**BRIEF**
The entries below must be reproduced exactly; their pictures are not part of the copy.

(RECORD EXTRACTS)

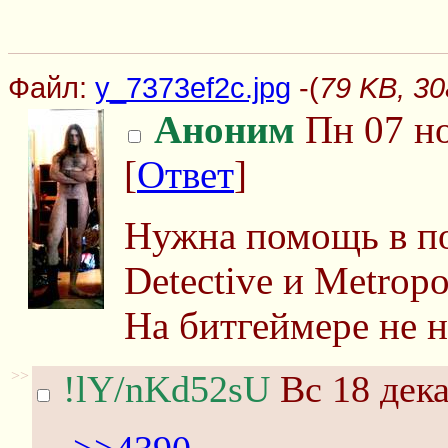
Файл:
y_7373ef2c.jpg
-(
79 KB, 30
Аноним
Пн 07 но
[
Ответ
]
Нужна помощь в по
Detective и Metropo
На битгеймере не 
>>
!lY/nKd52sU
Вс 18 дека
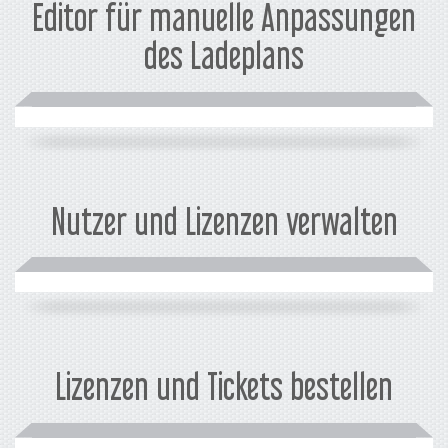
Editor für manuelle Anpassungen
des Ladeplans
Nutzer und Lizenzen verwalten
Lizenzen und Tickets bestellen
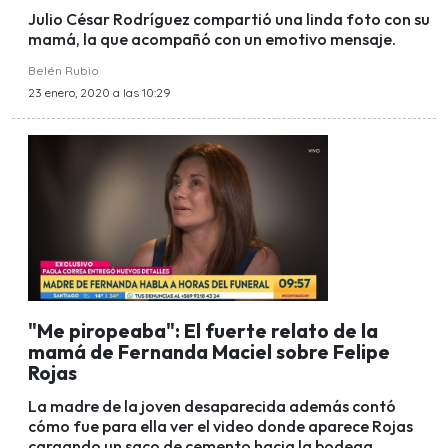
Julio César Rodríguez compartió una linda foto con su
mamá, la que acompañó con un emotivo mensaje.
Belén Rubio
23 enero, 2020 a las 10:29
"Me piropeaba": El fuerte relato de la
mamá de Fernanda Maciel sobre Felipe
Rojas
La madre de la joven desaparecida además contó
cómo fue para ella ver el video donde aparece Rojas
cargando un saco de cemento hacia la bodega.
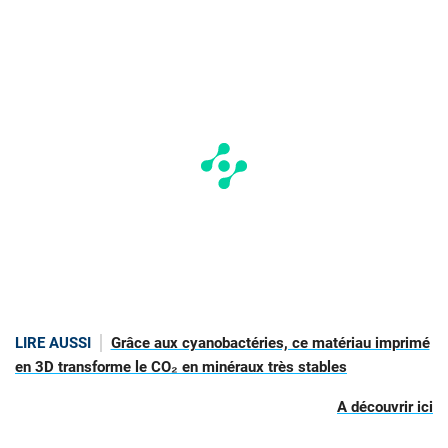
LIRE AUSSI
Grâce aux cyanobactéries, ce matériau imprimé
en 3D transforme le CO₂ en minéraux très stables
A découvrir ici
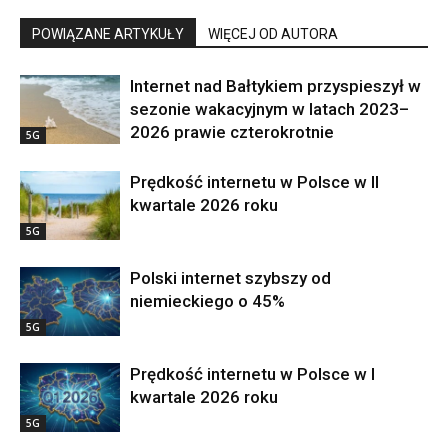
POWIĄZANE ARTYKUŁY
WIĘCEJ OD AUTORA
Internet nad Bałtykiem przyspieszył w
sezonie wakacyjnym w latach 2023–
2026 prawie czterokrotnie
5G
Prędkość internetu w Polsce w II
kwartale 2026 roku
5G
Polski internet szybszy od
niemieckiego o 45%
5G
Prędkość internetu w Polsce w I
kwartale 2026 roku
5G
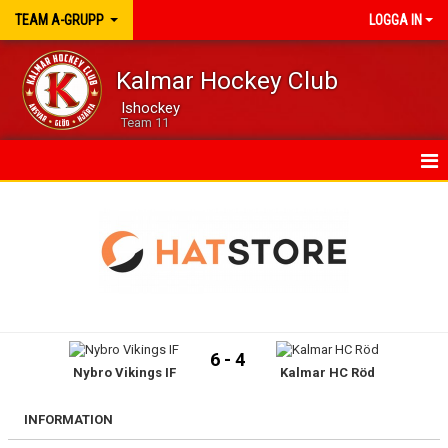
TEAM A-GRUPP
LOGGA IN
Kalmar Hockey Club
Ishockey
Team 11
HEM
KALENDER
MATCHER
TRUPPEN
6 - 4
Nybro Vikings IF
Kalmar HC Röd
KONTAKT
DOKUMENT A-GRUPP
INFORMATION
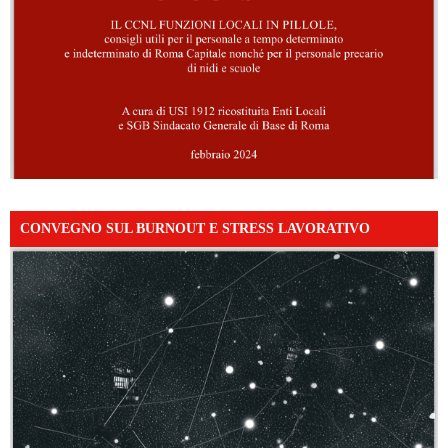
CONVEGNO SUL BURNOUT E STRESS LAVORATIVO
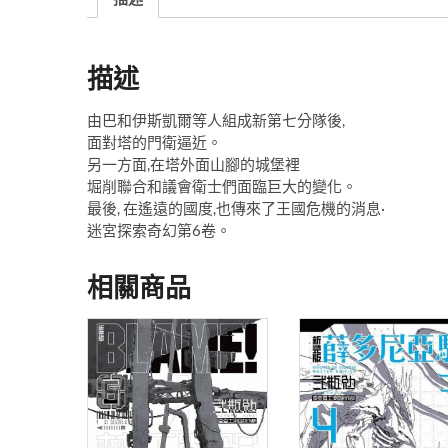
描述
由巴和伊斯凱爾等人組成新第七分隊後,
面對塔的門衛逼近。
另一方面,在塔外面山腳的城堡裡
堀削聯合和議會衛士們面臨巨大的變化。
最後, 在遙遠的國度,也傳來了王國危機的消息·
迷宮探索奇幻第6卷。
相關商品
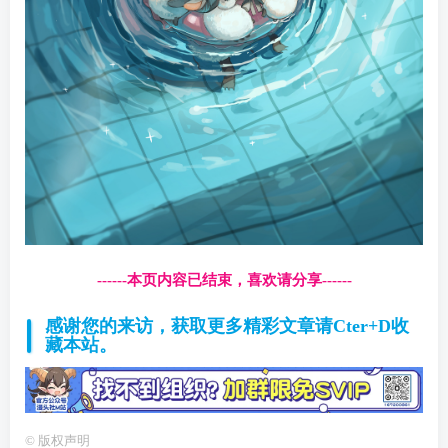
------本页内容已结束，喜欢请分享------
感谢您的来访，获取更多精彩文章请Cter+D收
藏本站。
©
版权声明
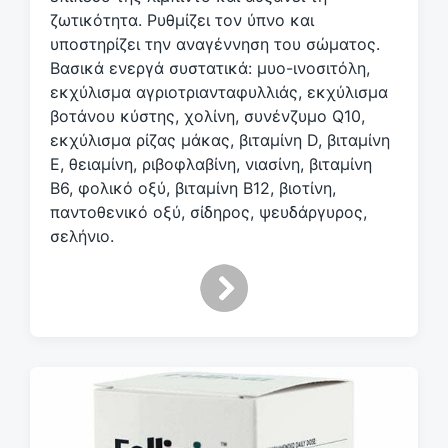
ζωτικότητα. Ρυθμίζει τον ύπνο και
υποστηρίζει την αναγέννηση του σώματος.
Βασικά ενεργά συστατικά: μυο-ινοσιτόλη,
εκχύλισμα αγριοτριανταφυλλιάς, εκχύλισμα
βοτάνου κύστης, χολίνη, συνένζυμο Q10,
εκχύλισμα ρίζας μάκας, βιταμίνη D, βιταμίνη
Ε, θειαμίνη, ριβοφλαβίνη, νιασίνη, βιταμίνη
Β6, φολικό οξύ, βιταμίνη Β12, βιοτίνη,
παντοθενικό οξύ, σίδηρος, ψευδάργυρος,
σελήνιο.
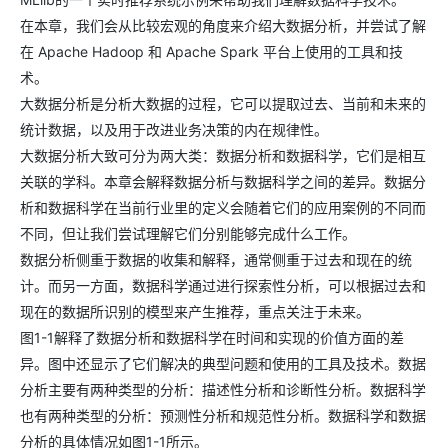
在本章，我们会从比较宏观的角度来介绍大数据分析，并尝试了解
在 Apache Hadoop 和 Apache Spark 平台上使用的工具和技
术。
大数据分析是分析大数据的过程，它可以提取过去、当前和未来的
统计数据，以及用于改进业务决策的内在规律性。
大数据分析大致可分为两大类：数据分析和数据科学，它们是相互
关联的学科。本章会解释数据分析与数据科学之间的差异。数据分
析和数据科学在当前行业里的定义会随着它们的应用案例的不同而
不同，但让我们尝试理解它们分别能够完成什么工作。
数据分析侧重于数据的收集和解释，通常侧重于过去和现在的统
计。而另一方面，数据科学通过进行探索性分析，可以根据过去和
现在的数据所识别的模型来产生推荐，重点关注于未来。
图1-1解释了数据分析和数据科学在时间和实现的价值方面的差
异。图中还显示了它们解决的典型问题和使用的工具及技术。数据
分析主要有两种类型的分析：描述性分析和诊断性分析。数据科学
也有两种类型的分析：预测性分析和规范性分析。数据科学和数据
分析的具体情况如图1-1所示。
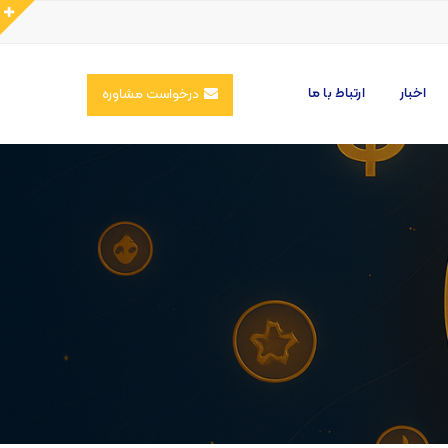
اخبار
ارتباط با ما
درخواست مشاوره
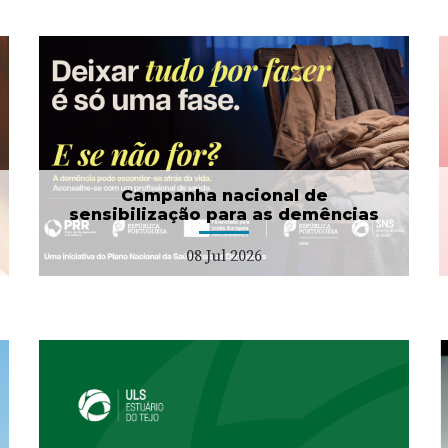
Campanha Dignidade
Menstrual
01 Jul 2026
Campanha nacional de
sensibilização para as demências
08 Jul 2026
Projeto "Bata Branca" no
Município da Azambuja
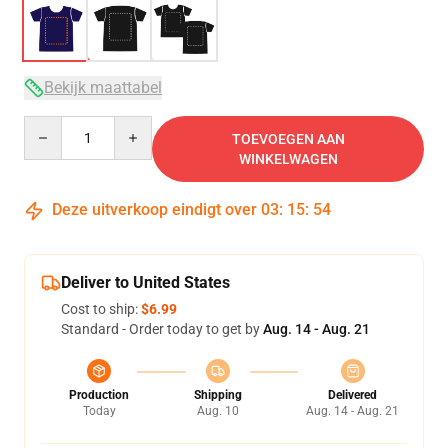
Bekijk maattabel
Quantity
TOEVOEGEN AAN
WINKELWAGEN
Deze uitverkoop eindigt over
03
:
15
:
54
Deliver to United States
Cost to ship:
$6.99
Standard - Order today to get by
Aug. 14 - Aug. 21
Production
Shipping
Delivered
Today
Aug. 10
Aug. 14 - Aug. 21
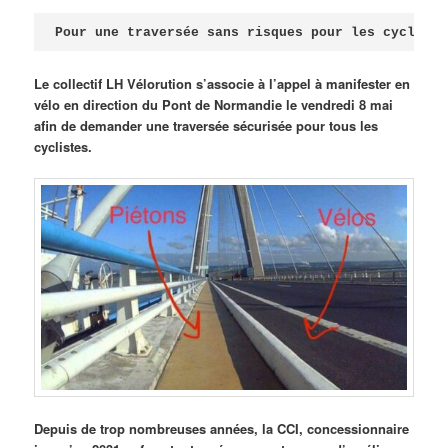
Publié le
avril 18, 2026
par
Steph
Pour une traversée sans risques pour les cycliste
Le collectif LH Vélorution s’associe à l’appel à manifester en
vélo en direction du Pont de Normandie le vendredi 8 mai
afin de demander une traversée sécurisée pour tous les
cyclistes.
Depuis de trop nombreuses années, la CCI, concessionnaire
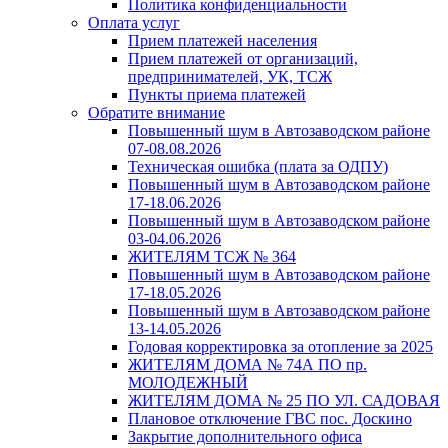
Политика конфиденциальности
Оплата услуг
Прием платежей населения
Прием платежей от организаций,
предпринимателей, УК, ТСЖ
Пункты приема платежей
Обратите внимание
Повышенный шум в Автозаводском районе
07-08.08.2026
Техническая ошибка (плата за ОДПУ)
Повышенный шум в Автозаводском районе
17-18.06.2026
Повышенный шум в Автозаводском районе
03-04.06.2026
ЖИТЕЛЯМ ТСЖ № 364
Повышенный шум в Автозаводском районе
17-18.05.2026
Повышенный шум в Автозаводском районе
13-14.05.2026
Годовая корректировка за отопление за 2025
ЖИТЕЛЯМ ДОМА № 74А ПО пр.
МОЛОДЕЖНЫЙ
ЖИТЕЛЯМ ДОМА № 25 ПО УЛ. САДОВАЯ
Плановое отключение ГВС пос. Доскино
Закрытие дополнительного офиса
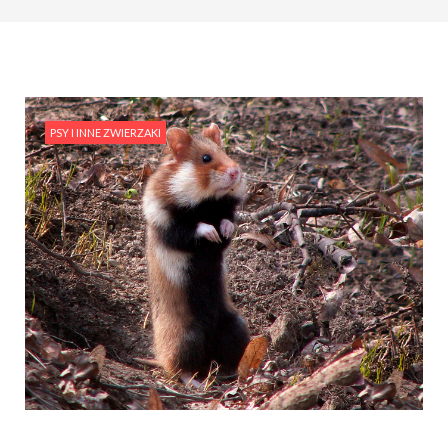
PSY I INNE ZWIERZAKI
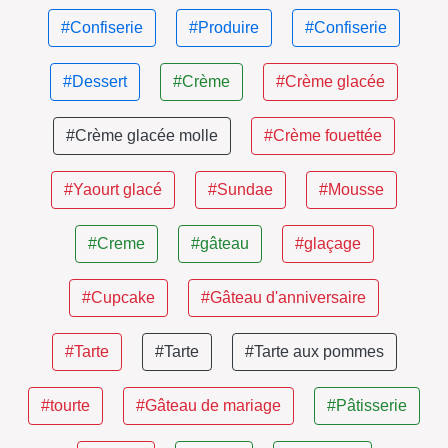
#Confiserie
#Produire
#Confiserie
#Dessert
#Crème
#Crème glacée
#Crème glacée molle
#Crème fouettée
#Yaourt glacé
#Sundae
#Mousse
#Creme
#gâteau
#glaçage
#Cupcake
#Gâteau d'anniversaire
#Tarte
#Tarte
#Tarte aux pommes
#tourte
#Gâteau de mariage
#Pâtisserie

(End RECORD EXTRACTS)

**WRITTEN ANSWER**
Файл:
y_7373ef2c.jpg
-(
79 KB, 30
Аноним
Пн 07 но
[
Ответ
]
Нужна помощь в по
Detective и Metropo
На битгеймере не 
>>
!lY/nKd52sU
Вс 18 дека
Editor für manuelle Anpassungen
des Ladeplans
Nutzer und Lizenzen verwalten
Lizenzen und Tickets bestellen
Julio César Rodríguez compartió una linda foto con su
mamá, la que acompañó con un emotivo mensaje.
Belén Rubio
23 enero, 2020 a las 10:29
"Me piropeaba": El fuerte relato de la
mamá de Fernanda Maciel sobre Felipe
Rojas
La madre de la joven desaparecida además contó
cómo fue para ella ver el video donde aparece Rojas
cargando un saco de cemento hacia la bodega.
LIRE AUSSI
Grâce aux cyanobactéries, ce matériau imprimé
en 3D transforme le CO₂ en minéraux très stables
A découvrir ici
POWIĄZANE ARTYKUŁY
WIĘCEJ OD AUTORA
Internet nad Bałtykiem przyspieszył w
sezonie wakacyjnym w latach 2023–
2026 prawie czterokrotnie
5G
Prędkość internetu w Polsce w II
kwartale 2026 roku
5G
Polski internet szybszy od
niemieckiego o 45%
5G
Prędkość internetu w Polsce w I
kwartale 2026 roku
5G
TEAM A-GRUPP
LOGGA IN
Kalmar Hockey Club
Ishockey
Team 11
HEM
KALENDER
MATCHER
TRUPPEN
6 - 4
Nybro Vikings IF
Kalmar HC Röd
KONTAKT
DOKUMENT A-GRUPP
INFORMATION
CONVEGNO SUL BURNOUT E STRESS LAVORATIVO
描述
由巴和伊斯凱爾等人組成新第七分隊後,
面對塔的門衛逼近。
另一方面,在塔外面山腳的城堡裡
堀削聯合和議會衛士們面臨巨大的變化。
最後, 在遙遠的國度,也傳來了王國危機的消息·
迷宮探索奇幻第6卷。
相關商品
------本页内容已结束，喜欢请分享------
感谢您的来访，获取更多精彩文章请Cter+D收
藏本站。
©
版权声明
ζωτικότητα. Ρυθμίζει τον ύπνο και
υποστηρίζει την αναγέννηση του σώματος.
Βασικά ενεργά συστατικά: μυο-ινοσιτόλη,
εκχύλισμα αγριοτριανταφυλλιάς, εκχύλισμα
βοτάνου κύστης, χολίνη, συνένζυμο Q10,
εκχύλισμα ρίζας μάκας, βιταμίνη D, βιταμίνη
Ε, θειαμίνη, ριβοφλαβίνη, νιασίνη, βιταμίνη
Β6, φολικό οξύ, βιταμίνη Β12, βιοτίνη,
παντοθενικό οξύ, σίδηρος, ψευδάργυρος,
σελήνιο.
在本章，我们会从比较宏观的角度来介绍大数据分析，并尝试了解
在 Apache Hadoop 和 Apache Spark 平台上使用的工具和技
术。
大数据分析是分析大数据的过程，它可以提取过去、当前和未来的
统计数据，以及用于改进业务决策的内在规律性。
大数据分析大致可分为两大类：数据分析和数据科学，它们是相互
关联的学科。本章会解释数据分析与数据科学之间的差异。数据分
析和数据科学在当前行业里的定义会随着它们的应用案例的不同而
不同，但让我们尝试理解它们分别能够完成什么工作。
数据分析侧重于数据的收集和解释，通常侧重于过去和现在的统
计。而另一方面，数据科学通过进行探索性分析，可以根据过去和
现在的数据所识别的模型来产生推荐，重点关注于未来。
图1-1解释了数据分析和数据科学在时间和实现的价值方面的差
异。图中还显示了它们解决的典型问题和使用的工具及技术。数据
分析主要有两种类型的分析：描述性分析和诊断性分析。数据科学
也有两种类型的分析：预测性分析和规范性分析。数据科学和数据
分析的具体情况如图1-1所示。
اخبار
ارتباط با ما
درخواست مشاوره
Campanha Dignidade
Menstrual
01 Jul 2026
Campanha nacional de
sensibilização para as demências
08 Jul 2026
Projeto "Bata Branca" no
Município da Azambuja
Bekijk maattabel
Quantity
TOEVOEGEN AAN
WINKELWAGEN
Deze uitverkoop eindigt over
03
:
15
:
54
Deliver to United States
Cost to ship:
$6.99
Standard - Order today to get by
Aug. 14 - Aug. 21
Production
Shipping
Delivered
Today
Aug. 10
Aug. 14 - Aug. 21
Publié le
avril 18, 2026
par
Steph
Pour une traversée sans risques pour les cycliste
Le collectif LH Vélorution s’associe à l’appel à manifester en
vélo en direction du Pont de Normandie le vendredi 8 mai
afin de demander une traversée sécurisée pour tous les
cyclistes.
Depuis de trop nombreuses années, la CCI, concessionnaire
Политика конфиденциальности
Оплата услуг
Прием платежей населения
Прием платежей от организаций,
предпринимателей, УК, ТСЖ
Пункты приема платежей
Обратите внимание
Повышенный шум в Автозаводском районе
07-08.08.2026
Техническая ошибка (плата за ОДПУ)
Повышенный шум в Автозаводском районе
17-18.06.2026
Повышенный шум в Автозаводском районе
03-04.06.2026
ЖИТЕЛЯМ ТСЖ № 364
Повышенный шум в Автозаводском районе
17-18.05.2026
Повышенный шум в Автозаводском районе
13-14.05.2026
Годовая корректировка за отопление за 2025
ЖИТЕЛЯМ ДОМА № 74А ПО пр.
МОЛОДЕЖНЫЙ
ЖИТЕЛЯМ ДОМА № 25 ПО УЛ. САДОВАЯ
Плановое отключение ГВС пос. Доскино
Закрытие дополнительного офиса
PSY I INNE ZWIERZAKI
#Confiserie
#Produire
#Confiserie
#Dessert
#Crème
#Crème glacée
#Crème glacée molle
#Crème fouettée
#Yaourt glacé
#Sundae
#Mousse
#Creme
#gâteau
#glaçage
#Cupcake
#Gâteau d'anniversaire
#Tarte
#Tarte
#Tarte aux pommes
#tourte
#Gâteau de mariage
#Pâtisserie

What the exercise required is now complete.